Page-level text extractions
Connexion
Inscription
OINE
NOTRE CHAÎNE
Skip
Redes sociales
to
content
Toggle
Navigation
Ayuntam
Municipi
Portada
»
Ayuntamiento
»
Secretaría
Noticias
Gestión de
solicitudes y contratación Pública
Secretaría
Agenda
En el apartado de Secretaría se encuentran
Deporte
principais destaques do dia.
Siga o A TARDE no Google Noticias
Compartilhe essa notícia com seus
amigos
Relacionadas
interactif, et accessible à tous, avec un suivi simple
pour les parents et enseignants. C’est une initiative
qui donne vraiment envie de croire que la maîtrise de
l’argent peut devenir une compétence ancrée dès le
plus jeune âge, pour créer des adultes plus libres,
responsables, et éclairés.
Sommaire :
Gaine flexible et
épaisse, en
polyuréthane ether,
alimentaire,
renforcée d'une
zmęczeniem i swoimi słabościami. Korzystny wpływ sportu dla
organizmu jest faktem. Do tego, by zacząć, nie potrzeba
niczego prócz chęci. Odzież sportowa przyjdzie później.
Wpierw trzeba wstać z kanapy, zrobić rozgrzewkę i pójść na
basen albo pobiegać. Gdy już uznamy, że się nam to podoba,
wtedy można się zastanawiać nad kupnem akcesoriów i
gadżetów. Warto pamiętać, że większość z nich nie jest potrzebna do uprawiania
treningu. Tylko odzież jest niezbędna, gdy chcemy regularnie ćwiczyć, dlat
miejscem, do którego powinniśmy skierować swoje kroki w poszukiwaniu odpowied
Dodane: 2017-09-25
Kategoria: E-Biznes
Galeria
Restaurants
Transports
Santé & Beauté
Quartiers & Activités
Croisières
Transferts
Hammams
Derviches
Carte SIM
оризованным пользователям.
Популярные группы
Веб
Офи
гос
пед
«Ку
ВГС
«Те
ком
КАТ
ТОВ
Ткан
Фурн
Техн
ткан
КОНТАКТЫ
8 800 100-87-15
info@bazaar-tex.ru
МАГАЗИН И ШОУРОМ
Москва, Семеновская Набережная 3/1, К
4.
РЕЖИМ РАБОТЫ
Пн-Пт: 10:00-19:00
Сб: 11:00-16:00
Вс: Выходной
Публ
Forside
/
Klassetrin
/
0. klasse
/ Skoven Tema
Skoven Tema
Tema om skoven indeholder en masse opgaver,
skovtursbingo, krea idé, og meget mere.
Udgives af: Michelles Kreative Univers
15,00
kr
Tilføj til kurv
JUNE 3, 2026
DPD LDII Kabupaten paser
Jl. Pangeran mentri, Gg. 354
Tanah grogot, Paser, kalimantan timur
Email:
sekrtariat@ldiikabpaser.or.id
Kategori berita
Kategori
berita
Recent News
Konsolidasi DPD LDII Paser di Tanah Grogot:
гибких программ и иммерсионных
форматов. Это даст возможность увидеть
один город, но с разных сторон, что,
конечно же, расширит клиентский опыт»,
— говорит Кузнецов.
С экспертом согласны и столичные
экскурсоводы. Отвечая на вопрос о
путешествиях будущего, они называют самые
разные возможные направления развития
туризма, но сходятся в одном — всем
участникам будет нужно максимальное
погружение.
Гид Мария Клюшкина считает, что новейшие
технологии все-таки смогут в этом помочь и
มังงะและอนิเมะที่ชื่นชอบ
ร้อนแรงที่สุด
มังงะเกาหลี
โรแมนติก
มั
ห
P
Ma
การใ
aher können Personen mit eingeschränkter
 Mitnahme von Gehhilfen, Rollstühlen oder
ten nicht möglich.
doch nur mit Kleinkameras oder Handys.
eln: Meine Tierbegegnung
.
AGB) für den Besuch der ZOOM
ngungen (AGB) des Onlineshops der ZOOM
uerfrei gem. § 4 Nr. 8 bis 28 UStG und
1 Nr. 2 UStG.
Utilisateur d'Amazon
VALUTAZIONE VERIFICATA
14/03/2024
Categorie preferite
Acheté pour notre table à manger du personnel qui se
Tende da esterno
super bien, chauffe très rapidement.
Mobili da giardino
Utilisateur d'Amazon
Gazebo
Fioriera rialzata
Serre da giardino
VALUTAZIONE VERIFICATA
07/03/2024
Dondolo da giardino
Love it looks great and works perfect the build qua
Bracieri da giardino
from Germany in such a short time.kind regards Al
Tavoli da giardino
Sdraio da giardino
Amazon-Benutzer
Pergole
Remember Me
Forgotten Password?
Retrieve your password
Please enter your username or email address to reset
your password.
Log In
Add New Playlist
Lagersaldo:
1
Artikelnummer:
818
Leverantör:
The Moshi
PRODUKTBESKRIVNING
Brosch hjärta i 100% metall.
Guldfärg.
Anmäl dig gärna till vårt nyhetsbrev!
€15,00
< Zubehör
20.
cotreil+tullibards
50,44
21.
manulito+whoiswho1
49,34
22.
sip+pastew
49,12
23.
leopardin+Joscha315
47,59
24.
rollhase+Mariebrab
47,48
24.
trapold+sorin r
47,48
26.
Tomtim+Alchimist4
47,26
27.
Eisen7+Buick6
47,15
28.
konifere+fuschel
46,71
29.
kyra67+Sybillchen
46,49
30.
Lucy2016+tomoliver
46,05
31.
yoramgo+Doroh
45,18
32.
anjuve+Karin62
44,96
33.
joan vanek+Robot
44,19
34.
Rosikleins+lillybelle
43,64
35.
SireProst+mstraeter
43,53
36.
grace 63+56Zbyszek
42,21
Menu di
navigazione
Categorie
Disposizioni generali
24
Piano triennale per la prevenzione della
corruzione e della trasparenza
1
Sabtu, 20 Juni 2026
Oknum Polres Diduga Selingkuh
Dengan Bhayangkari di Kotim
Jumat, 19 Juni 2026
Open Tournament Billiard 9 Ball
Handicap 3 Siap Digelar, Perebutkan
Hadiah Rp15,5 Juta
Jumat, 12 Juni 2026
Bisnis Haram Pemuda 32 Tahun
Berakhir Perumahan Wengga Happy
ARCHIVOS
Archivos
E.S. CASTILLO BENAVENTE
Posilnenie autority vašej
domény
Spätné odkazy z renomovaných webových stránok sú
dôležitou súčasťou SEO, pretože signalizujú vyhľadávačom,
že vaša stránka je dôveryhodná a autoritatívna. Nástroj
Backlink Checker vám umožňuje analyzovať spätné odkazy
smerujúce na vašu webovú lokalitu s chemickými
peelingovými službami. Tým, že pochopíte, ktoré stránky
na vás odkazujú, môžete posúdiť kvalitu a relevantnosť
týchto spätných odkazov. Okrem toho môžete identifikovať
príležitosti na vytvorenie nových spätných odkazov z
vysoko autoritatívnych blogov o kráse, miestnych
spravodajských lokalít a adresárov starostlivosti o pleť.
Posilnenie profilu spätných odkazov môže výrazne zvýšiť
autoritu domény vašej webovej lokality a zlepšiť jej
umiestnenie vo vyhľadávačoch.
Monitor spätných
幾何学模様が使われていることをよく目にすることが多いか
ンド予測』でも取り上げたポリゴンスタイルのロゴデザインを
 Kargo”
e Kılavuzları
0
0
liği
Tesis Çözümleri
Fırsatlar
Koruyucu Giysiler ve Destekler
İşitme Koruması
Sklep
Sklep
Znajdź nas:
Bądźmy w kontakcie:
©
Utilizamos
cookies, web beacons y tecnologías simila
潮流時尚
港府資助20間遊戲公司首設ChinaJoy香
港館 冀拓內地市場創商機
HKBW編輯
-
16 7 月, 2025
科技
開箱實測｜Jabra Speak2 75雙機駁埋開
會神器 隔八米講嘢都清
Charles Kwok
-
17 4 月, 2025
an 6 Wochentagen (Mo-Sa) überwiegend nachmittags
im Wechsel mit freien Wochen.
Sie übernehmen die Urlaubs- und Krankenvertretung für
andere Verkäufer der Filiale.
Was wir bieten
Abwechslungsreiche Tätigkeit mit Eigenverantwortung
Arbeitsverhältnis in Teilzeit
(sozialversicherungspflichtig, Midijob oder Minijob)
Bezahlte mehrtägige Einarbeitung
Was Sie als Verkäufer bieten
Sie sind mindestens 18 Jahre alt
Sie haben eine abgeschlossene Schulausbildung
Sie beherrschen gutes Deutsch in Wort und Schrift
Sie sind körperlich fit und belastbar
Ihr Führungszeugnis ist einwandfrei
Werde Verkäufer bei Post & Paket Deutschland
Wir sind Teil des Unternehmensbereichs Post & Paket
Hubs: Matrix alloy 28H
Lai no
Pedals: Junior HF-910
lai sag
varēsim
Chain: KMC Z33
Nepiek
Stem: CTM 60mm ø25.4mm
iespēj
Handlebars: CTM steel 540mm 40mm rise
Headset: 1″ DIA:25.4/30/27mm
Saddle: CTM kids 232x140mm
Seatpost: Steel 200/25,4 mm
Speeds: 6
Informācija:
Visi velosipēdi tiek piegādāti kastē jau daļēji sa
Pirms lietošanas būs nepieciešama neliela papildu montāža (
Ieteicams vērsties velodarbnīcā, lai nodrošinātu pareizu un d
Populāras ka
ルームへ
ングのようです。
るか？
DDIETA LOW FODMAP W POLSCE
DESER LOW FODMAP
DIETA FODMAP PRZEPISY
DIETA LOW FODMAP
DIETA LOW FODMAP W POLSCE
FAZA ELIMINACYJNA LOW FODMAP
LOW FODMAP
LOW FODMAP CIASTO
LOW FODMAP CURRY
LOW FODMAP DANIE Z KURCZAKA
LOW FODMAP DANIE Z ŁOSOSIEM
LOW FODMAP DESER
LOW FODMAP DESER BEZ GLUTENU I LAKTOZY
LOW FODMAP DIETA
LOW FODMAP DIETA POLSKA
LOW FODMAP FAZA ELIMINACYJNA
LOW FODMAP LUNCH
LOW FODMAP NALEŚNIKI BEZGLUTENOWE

## [Task description]
Please set down again, word for word, only the lines from the start of the entries through the line with "Tema om skoven", both ends included.

## [Output]
Connexion
Inscription
OINE
NOTRE CHAÎNE
Skip
Redes sociales
to
content
Toggle
Navigation
Ayuntam
Municipi
Portada
»
Ayuntamiento
»
Secretaría
Noticias
Gestión de
solicitudes y contratación Pública
Secretaría
Agenda
En el apartado de Secretaría se encuentran
Deporte
principais destaques do dia.
Siga o A TARDE no Google Noticias
Compartilhe essa notícia com seus
amigos
Relacionadas
interactif, et accessible à tous, avec un suivi simple
pour les parents et enseignants. C’est une initiative
qui donne vraiment envie de croire que la maîtrise de
l’argent peut devenir une compétence ancrée dès le
plus jeune âge, pour créer des adultes plus libres,
responsables, et éclairés.
Sommaire :
Gaine flexible et
épaisse, en
polyuréthane ether,
alimentaire,
renforcée d'une
zmęczeniem i swoimi słabościami. Korzystny wpływ sportu dla
organizmu jest faktem. Do tego, by zacząć, nie potrzeba
niczego prócz chęci. Odzież sportowa przyjdzie później.
Wpierw trzeba wstać z kanapy, zrobić rozgrzewkę i pójść na
basen albo pobiegać. Gdy już uznamy, że się nam to podoba,
wtedy można się zastanawiać nad kupnem akcesoriów i
gadżetów. Warto pamiętać, że większość z nich nie jest potrzebna do uprawiania
treningu. Tylko odzież jest niezbędna, gdy chcemy regularnie ćwiczyć, dlat
miejscem, do którego powinniśmy skierować swoje kroki w poszukiwaniu odpowied
Dodane: 2017-09-25
Kategoria: E-Biznes
Galeria
Restaurants
Transports
Santé & Beauté
Quartiers & Activités
Croisières
Transferts
Hammams
Derviches
Carte SIM
оризованным пользователям.
Популярные группы
Веб
Офи
гос
пед
«Ку
ВГС
«Те
ком
КАТ
ТОВ
Ткан
Фурн
Техн
ткан
КОНТАКТЫ
8 800 100-87-15
info@bazaar-tex.ru
МАГАЗИН И ШОУРОМ
Москва, Семеновская Набережная 3/1, К
4.
РЕЖИМ РАБОТЫ
Пн-Пт: 10:00-19:00
Сб: 11:00-16:00
Вс: Выходной
Публ
Forside
/
Klassetrin
/
0. klasse
/ Skoven Tema
Skoven Tema
Tema om skoven indeholder en masse opgaver,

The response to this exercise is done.